Bloomberg reports that 40% of Americans will not buy Chinese made goods and a record 60% now have a negative view of the country. It’s about time the public turned negative on China. Young Research has been pointing out the problems in China for years and advising against investment in the country.
In early 2012, we explained.
It is perplexing that the world has allowed a command style economy run by an unelected political party to become such an important player in the global economy. China is now the world’s second largest economy and America’s second-largest trading partner. If China heads into the tank, the world economy will suffer.
No Profit Motive
China doesn’t play by the same rules or have the same motives as the world’s other large economies. China has consistently manipulated its currency to gain export market share and it has subsidized favored industries through its financial system to the detriment of non-Chinese companies. Take the rare earths industry as an example. China now has an effective monopoly on rare earths production. Not because of the country’s low labor costs or a lack of reserves in other countries, but because Chinese rare earths companies were provided with subsidized loans. Rare earths companies ramped up production in the ’80s and ’90s and drove prices down to unprofitable levels. The Chinese government was more interested in maintaining stability through high employment then, as they are today. Low prices pushed rare earths producers in the U.S., Australia, and elsewhere out of business. With the support of subsidized loans, China’s rare earths companies were the only companies able to remain in business at such low prices. Now the U.S. relies on China (at least temporarily) for a supply of metals vital to the defense industry and other high-technology industries. Sound like a smart strategy to you?
There is also mounting evidence that China has been hacking into the networks of U.S. companies and organizations. The Wall Street Journal reported recently that a group of hackers (read: the Chinese government) hacked into the U.S. Chamber of Commerce’s computer network. The Journal reports that the hackers may have had access to the Chamber’s network for more than a year before the breach was discovered. The full extent of the damage from the hacking incident will be difficult to determine, but it is possible the Chamber’s network was used to send booby-trapped emails to Chamber members (large U.S. companies) to gain access to their computer networks with the likely intention of stealing trade secrets. According to the U.S. counterintelligence chief, the Chinese are “the world’s most active and persistent perpetrators of economic espionage.”
So then, China unfairly manipulates its currency to gain export market share, it subsidizes favored industries driving companies in America and other countries out of business, and it illegally hacks into U.S. company computer networks. Sound like a country that should be our #2 trading partner? How about a country you want to invest in? I continue to avoid Chinese shares and advise the same for you.
Bloomberg’s Brendan Murray reports:
It’s not quite a new Cold War yet. Just the cold shoulder.

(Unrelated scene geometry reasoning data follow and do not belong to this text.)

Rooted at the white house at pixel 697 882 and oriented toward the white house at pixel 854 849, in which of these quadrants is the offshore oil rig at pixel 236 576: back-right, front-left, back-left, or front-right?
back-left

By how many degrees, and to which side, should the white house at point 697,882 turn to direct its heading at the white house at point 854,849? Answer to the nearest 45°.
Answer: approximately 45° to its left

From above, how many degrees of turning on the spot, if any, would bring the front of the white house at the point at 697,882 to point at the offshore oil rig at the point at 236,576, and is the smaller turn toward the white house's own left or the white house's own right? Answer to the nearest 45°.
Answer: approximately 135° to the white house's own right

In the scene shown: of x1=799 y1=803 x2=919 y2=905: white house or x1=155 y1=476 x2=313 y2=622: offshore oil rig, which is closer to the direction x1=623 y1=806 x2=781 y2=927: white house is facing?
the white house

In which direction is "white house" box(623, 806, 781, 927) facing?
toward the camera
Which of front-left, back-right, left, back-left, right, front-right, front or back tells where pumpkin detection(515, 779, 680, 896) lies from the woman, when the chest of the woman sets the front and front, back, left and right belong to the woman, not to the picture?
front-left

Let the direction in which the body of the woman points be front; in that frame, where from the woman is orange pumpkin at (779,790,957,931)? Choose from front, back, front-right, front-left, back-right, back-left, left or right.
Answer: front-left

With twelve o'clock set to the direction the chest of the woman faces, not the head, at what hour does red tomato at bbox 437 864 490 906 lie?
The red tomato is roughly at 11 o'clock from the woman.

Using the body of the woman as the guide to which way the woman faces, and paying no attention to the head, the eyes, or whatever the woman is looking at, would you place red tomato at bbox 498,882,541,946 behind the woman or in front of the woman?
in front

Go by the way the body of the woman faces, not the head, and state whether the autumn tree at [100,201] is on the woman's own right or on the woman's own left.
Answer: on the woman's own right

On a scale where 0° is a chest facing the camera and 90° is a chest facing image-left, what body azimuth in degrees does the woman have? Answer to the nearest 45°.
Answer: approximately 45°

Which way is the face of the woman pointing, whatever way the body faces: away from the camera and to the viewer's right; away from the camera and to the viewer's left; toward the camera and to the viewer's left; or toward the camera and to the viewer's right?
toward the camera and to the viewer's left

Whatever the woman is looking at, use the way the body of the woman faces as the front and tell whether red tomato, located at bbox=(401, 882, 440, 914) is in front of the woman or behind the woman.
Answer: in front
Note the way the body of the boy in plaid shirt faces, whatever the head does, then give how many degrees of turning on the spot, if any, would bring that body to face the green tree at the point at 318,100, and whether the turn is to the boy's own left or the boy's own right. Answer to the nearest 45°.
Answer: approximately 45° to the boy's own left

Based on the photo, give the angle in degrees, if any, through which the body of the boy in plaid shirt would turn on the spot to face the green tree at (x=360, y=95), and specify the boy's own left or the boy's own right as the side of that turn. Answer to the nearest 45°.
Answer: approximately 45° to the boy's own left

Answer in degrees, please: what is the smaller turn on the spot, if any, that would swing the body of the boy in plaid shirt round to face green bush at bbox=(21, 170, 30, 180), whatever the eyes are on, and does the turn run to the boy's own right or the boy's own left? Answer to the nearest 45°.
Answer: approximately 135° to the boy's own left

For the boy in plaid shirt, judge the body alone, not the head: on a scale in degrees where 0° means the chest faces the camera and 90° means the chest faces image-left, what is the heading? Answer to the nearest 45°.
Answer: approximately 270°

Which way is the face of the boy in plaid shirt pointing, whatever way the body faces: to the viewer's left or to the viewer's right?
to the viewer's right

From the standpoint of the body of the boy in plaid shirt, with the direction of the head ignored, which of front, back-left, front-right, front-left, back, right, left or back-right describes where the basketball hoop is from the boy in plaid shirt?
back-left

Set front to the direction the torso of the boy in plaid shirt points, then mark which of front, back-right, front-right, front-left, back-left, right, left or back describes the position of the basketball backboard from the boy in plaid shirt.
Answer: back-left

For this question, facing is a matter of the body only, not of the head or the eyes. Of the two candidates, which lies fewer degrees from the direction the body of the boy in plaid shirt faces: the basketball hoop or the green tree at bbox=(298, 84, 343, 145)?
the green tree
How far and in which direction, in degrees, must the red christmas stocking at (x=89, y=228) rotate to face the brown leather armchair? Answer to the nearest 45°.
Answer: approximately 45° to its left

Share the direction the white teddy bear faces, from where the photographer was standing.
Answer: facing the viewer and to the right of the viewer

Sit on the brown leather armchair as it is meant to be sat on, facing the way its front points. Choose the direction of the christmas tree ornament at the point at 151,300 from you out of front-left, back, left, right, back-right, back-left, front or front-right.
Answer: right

Some 40% of Americans said they won’t buy products from China, according to a survey of 1,012 adults conducted May 12-14 by Washington-based FTI Consulting, a business advisory firm.
That compares with 22% who say they won’t buy from India, 17% who refuse to purchase from Mexico and 12% who boycott goods from Europe.
The poll also found:
- 55% don’t think China can be trusted to follow through on its trade-deal commitments signed in January to buy more U.S. products
- 78% percent said they’d be willing to pay more for products if the company that made them moved manufacturing out of China
- 66% said they favor raising import restrictions over the pursuit of free-trade deals as a better way to boost the U.S. economy
For observers of trade policy, that last point is striking because a large majority in the U.S. have traditionally shunned protectionism. According to Gallup, almost four-fifths of Americans embrace international commerce as an opportunity rather that a threat, a number that’s steadily risen over the past decade.